Partitioning by date range is common. This allows application processes to access partitions independent of one another. A good example would be an archive or purge process that acts on the data in the oldest partition while new table rows are inserted in another. Another example is creating one partition per day, which allows activity on the current day’s data to be physically separated from other processes.
Another byproduct of date range partitioning is that backup and reorganize processes can be done on separate partitions. Consider banking and order entry applications. New account transactions and new orders result in inserts and updates to current data. At the end of the day, the DBA team can execute backups and reorgs of today’s data, thus providing good recoverability and good performance. Backups of partitions containing old data are not needed, and can be deferred.
Vertical Partitioning. In this method, the database administrator analyzes the column data in a table to determine if certain columns are updated or queried more or less frequently. The table data is then split into two tables, each with the original table’s key. One table contains the frequently-used columns, the second table the remainder. This can greatly increase query performance, since SQL accessing frequently-used columns now accesses only one of the tables, which is now significantly smaller.
There are other criteria for splitting rows. These include:
- Security. Columns containing personal or sensitive data are segregated to a separate table having more strict access requirements.
- Performance. Columns containing numeric fields that are commonly summed or aggregated, such as account balances or on-hand quantities, can be segregated to a smaller table, making calculations faster.
- Recoverability. Some column data may be critical to the enterprise: think account numbers and balances displayed on an ATM. These could go to a separate table that would be backed up more often than other data such as addresses or telephone numbers.

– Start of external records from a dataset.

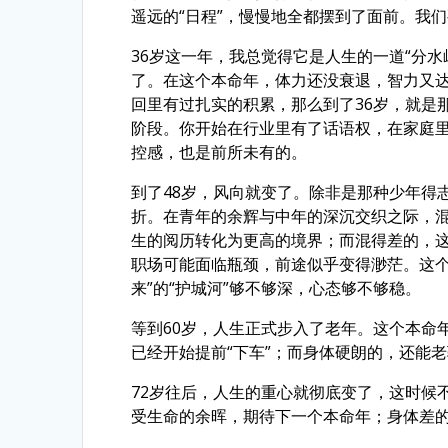
遥远的“日程”，慢慢地全都摆到了面前。我们
36岁这一年，我总觉得它是人生的一道“分水
了。在这个本命年，体力还没衰退，智力又达
回里有过扎实的积累，那么到了36岁，就是
阶段。你开始在行业里有了话语权，在家庭里
控感，也是前所未有的。
到了48岁，风向就变了。除非是那种少年得
折。在青年的余辉与中年的深沉交织之际，
生的阅历转化为更高的境界；而混得差的，
职场可能面临瓶颈，前途似乎变得渺茫。这个
来”的“护城河”够不够深，心态够不够稳。
等到60岁，人生正式步入了老年。这个本命
已经开始提前“下车”；而身体硬朗的，还能老
72岁往后，人生的重心就彻底变了，这时候
受生命的余晖，期待下一个本命年；身体差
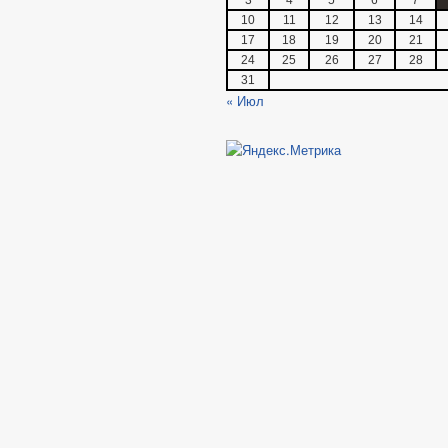
10
11
12
13
14
17
18
19
20
21
24
25
26
27
28
31
« Июл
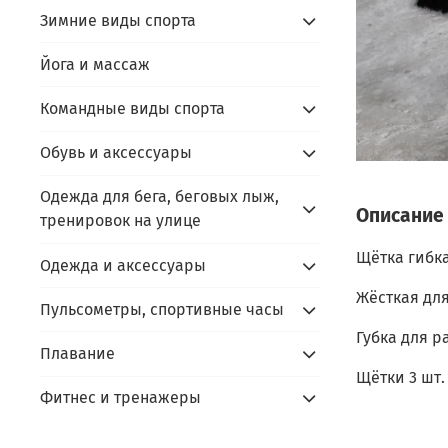
Зимние виды спорта
Йога и массаж
Командные виды спорта
Обувь и аксессуары
Одежда для бега, беговых лыж,
Описание
тренировок на улице
Щётка гибк
Одежда и аксессуары
Жёсткая для
Пульсометры, спортивные часы
Губка для р
Плавание
Щётки 3 шт.
Фитнес и тренажеры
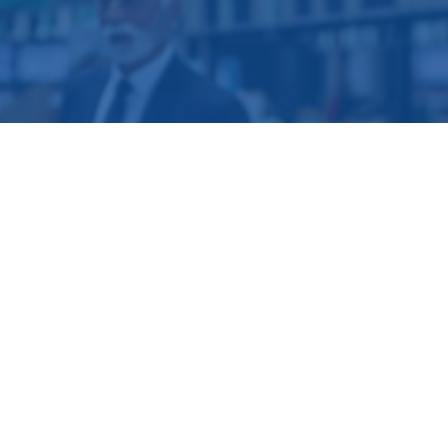
€667.103.474
Geschätzter Wert der sichergestellten
Waren
Einsparungen starten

Replication. One issue hampering data availability is when data is accessed by a large number of users from a large number of applications. If these applications’ needs for data are diverse in volume and priority, contention may result. To reduce contention, the application designer can implement a data store separate from the operational data and have the required data copied at regular intervals. Many data warehouses are implemented in this fashion with nightly batch loads of the previous day’s data. Applications may then query the data warehouse without contending with critical transactions.
In addition, since data warehouse data is static, the database designer can create additional indexes to support data availability and performance. Considerations of data recoverability and update performance mentioned earlier are not as important, since the data warehouse is not a mission-critical function.

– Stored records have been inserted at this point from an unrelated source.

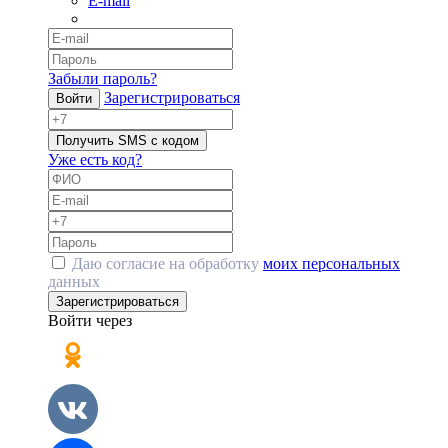
E-mail
Забыли пароль?
Зарегистрироваться
Войти
Получить SMS с кодом
Уже есть код?
Даю согласие на обработку
моих персональных
данных
Зарегистрироваться
Войти через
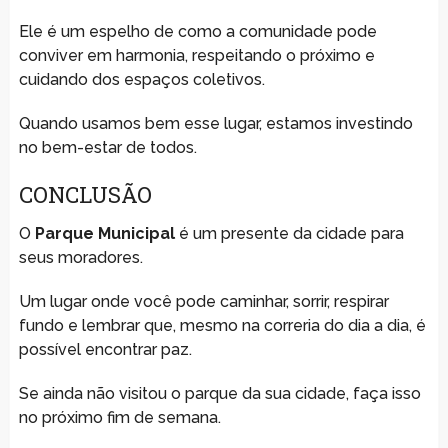
Ele é um espelho de como a comunidade pode
conviver em harmonia, respeitando o próximo e
cuidando dos espaços coletivos.
Quando usamos bem esse lugar, estamos investindo
no bem-estar de todos.
CONCLUSÃO
O
Parque Municipal
é um presente da cidade para
seus moradores.
Um lugar onde você pode caminhar, sorrir, respirar
fundo e lembrar que, mesmo na correria do dia a dia, é
possível encontrar paz.
Se ainda não visitou o parque da sua cidade, faça isso
no próximo fim de semana.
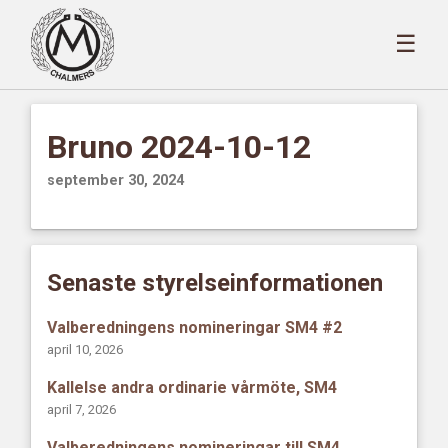
☰
Bruno 2024-10-12
september 30, 2024
Senaste styrelseinformationen
Valberedningens nomineringar SM4 #2
april 10, 2026
Kallelse andra ordinarie vårmöte, SM4
april 7, 2026
Valberedningens nomineringar till SM4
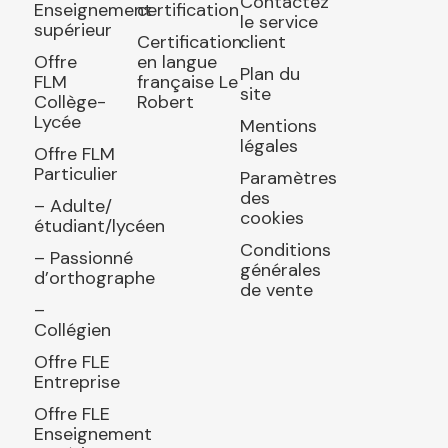
Contactez
Enseignement
certification
le service
supérieur
Certification
client
Offre
en langue
Plan du
FLM
française Le
site
Collège-
Robert
Lycée
Mentions
légales
Offre FLM
Particulier
Paramètres
des
– Adulte/
cookies
étudiant/lycéen
Conditions
– Passionné
générales
d’orthographe
de vente
–
Collégien
Offre FLE
Entreprise
Offre FLE
Enseignement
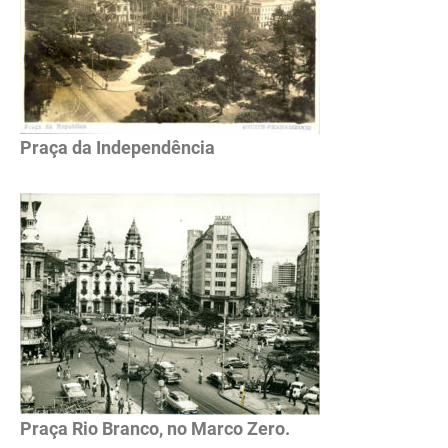
Praça da Independência
Praça Rio Branco, no Marco Zero.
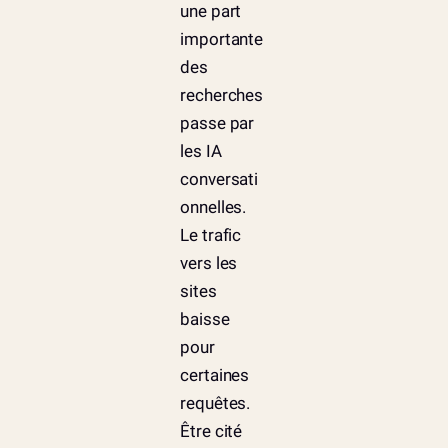
une part
importante
des
recherches
passe par
les IA
conversati
onnelles.
Le trafic
vers les
sites
baisse
pour
certaines
requêtes.
Être cité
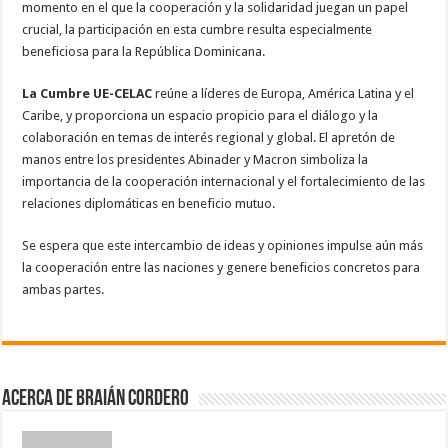
momento en el que la cooperación y la solidaridad juegan un papel
crucial, la participación en esta cumbre resulta especialmente
beneficiosa para la República Dominicana.
La Cumbre UE-CELAC
reúne a líderes de Europa, América Latina y el
Caribe, y proporciona un espacio propicio para el diálogo y la
colaboración en temas de interés regional y global. El apretón de
manos entre los presidentes Abinader y Macron simboliza la
importancia de la cooperación internacional y el fortalecimiento de las
relaciones diplomáticas en beneficio mutuo.
Se espera que este intercambio de ideas y opiniones impulse aún más
la cooperación entre las naciones y genere beneficios concretos para
ambas partes.
Acerca de Braián Cordero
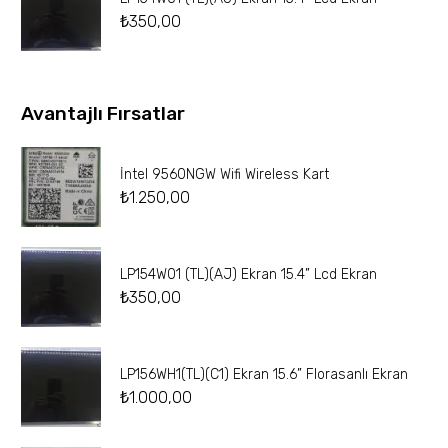
₺
350,00
Avantajlı Fırsatlar
İntel 9560NGW Wifi Wireless Kart
₺
1.250,00
LP154W01 (TL)(AJ) Ekran 15.4” Lcd Ekran
₺
350,00
LP156WH1(TL)(C1) Ekran 15.6” Florasanlı Ekran
₺
1.000,00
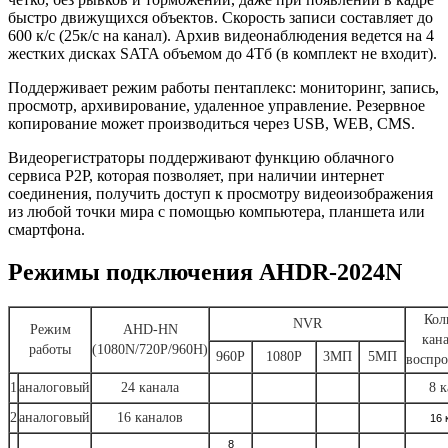
быстро движущихся объектов. Скорость записи составляет до
600 к/с (25к/с на канал). Архив видеонаблюдения ведется на 4
жестких дисках SATA объемом до 4Тб (в комплект не входит).
Поддерживает режим работы пентаплекс: мониторинг, запись,
просмотр, архивирование, удаленное управление. Резервное
копирование может производиться через USB, WEB, CMS.
Видеорегистраторы поддерживают функцию облачного
сервиса P2P, которая позволяет, при наличии интернет
соединения, получить доступ к просмотру видеоизображения
из любой точки мира с помощью компьютера, планшета или
смартфона.
Режимы подключения AHDR-2024N
Кол
NVR
Режим
AHD-HN
кан
работы
(1080N/720P/960H)
960P
1080P
3МП
5МП
воспро
1
аналоговый
24 канала
8 
2
аналоговый
16 каналов
16 
8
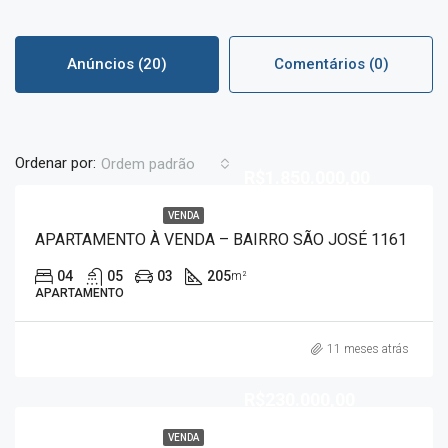
Anúncios (20)
Comentários (0)
Ordenar por:
Ordem padrão
R$1.850.000,00
VENDA
APARTAMENTO À VENDA – BAIRRO SÃO JOSÉ 1161
04
05
03
205
m²
APARTAMENTO
11 meses atrás
R$230.000,00
VENDA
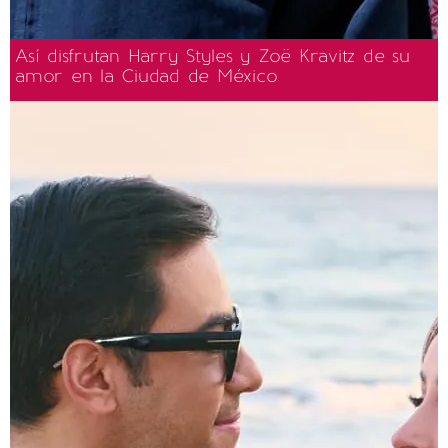
Así disfrutan Harry Styles y Zoë Kravitz de su
amor en la Ciudad de México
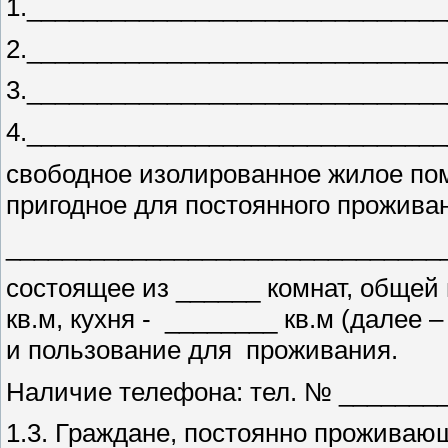
1._____________________________
2._____________________________
3._____________________________
4._____________________________
свободное изолированное жилое пом
пригодное для постоянного прожива
_______________________________
состоящее из ______ комнат, общей
кв.м, кухня - ________ кв.м (далее
и пользование для проживания.
Наличие телефона: тел. № _______
1.3. Граждане, постоянно проживаю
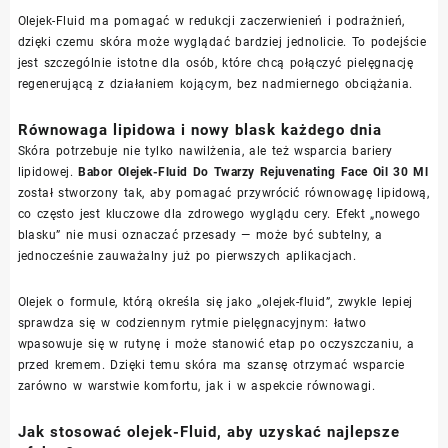
Olejek-Fluid ma pomagać w redukcji zaczerwienień i podrażnień,
dzięki czemu skóra może wyglądać bardziej jednolicie. To podejście
jest szczególnie istotne dla osób, które chcą połączyć pielęgnację
regenerującą z działaniem kojącym, bez nadmiernego obciążania.
Równowaga lipidowa i nowy blask każdego dnia
Skóra potrzebuje nie tylko nawilżenia, ale też wsparcia bariery
lipidowej.
Babor Olejek-Fluid Do Twarzy Rejuvenating Face Oil 30 Ml
został stworzony tak, aby pomagać przywrócić równowagę lipidową,
co często jest kluczowe dla zdrowego wyglądu cery. Efekt „nowego
blasku” nie musi oznaczać przesady — może być subtelny, a
jednocześnie zauważalny już po pierwszych aplikacjach.
Olejek o formule, którą określa się jako „olejek-fluid”, zwykle lepiej
sprawdza się w codziennym rytmie pielęgnacyjnym: łatwo
wpasowuje się w rutynę i może stanowić etap po oczyszczaniu, a
przed kremem. Dzięki temu skóra ma szansę otrzymać wsparcie
zarówno w warstwie komfortu, jak i w aspekcie równowagi.
Jak stosować olejek-Fluid, aby uzyskać najlepsze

A variation of the data warehouse is the datamart. This is a data store separated from the operational data similar to a data warehouse. The datamart is usually smaller, and contains data for only a single business subject area or for only a small number of applications. Many enterprises have a number of datamarts spread across several lines of business. Data is copied from the operational system at specific times determined by a “publish / subscribe” agreement. This means that datamarts subscribe to pre-determined subsets of data that are published by the main data store on a regular basis.
Data availability concerns are often overlooked in a big data environment. However, once performance benefits are realized, the IT staff is usually confronted with contention, locking, and data availability issues. Analyze your current big data load processes to ensure that there are no hot spots and that stale data is purged regularly. Consider directing some processes to the DB2 tables (or even to image copy data sets) rather than to the appliance if query speed is not critical. Finally, review DB2 database design to see if partitioning options or a different indexing scheme would allow the DB2 tables to be a viable data source during times of high usage.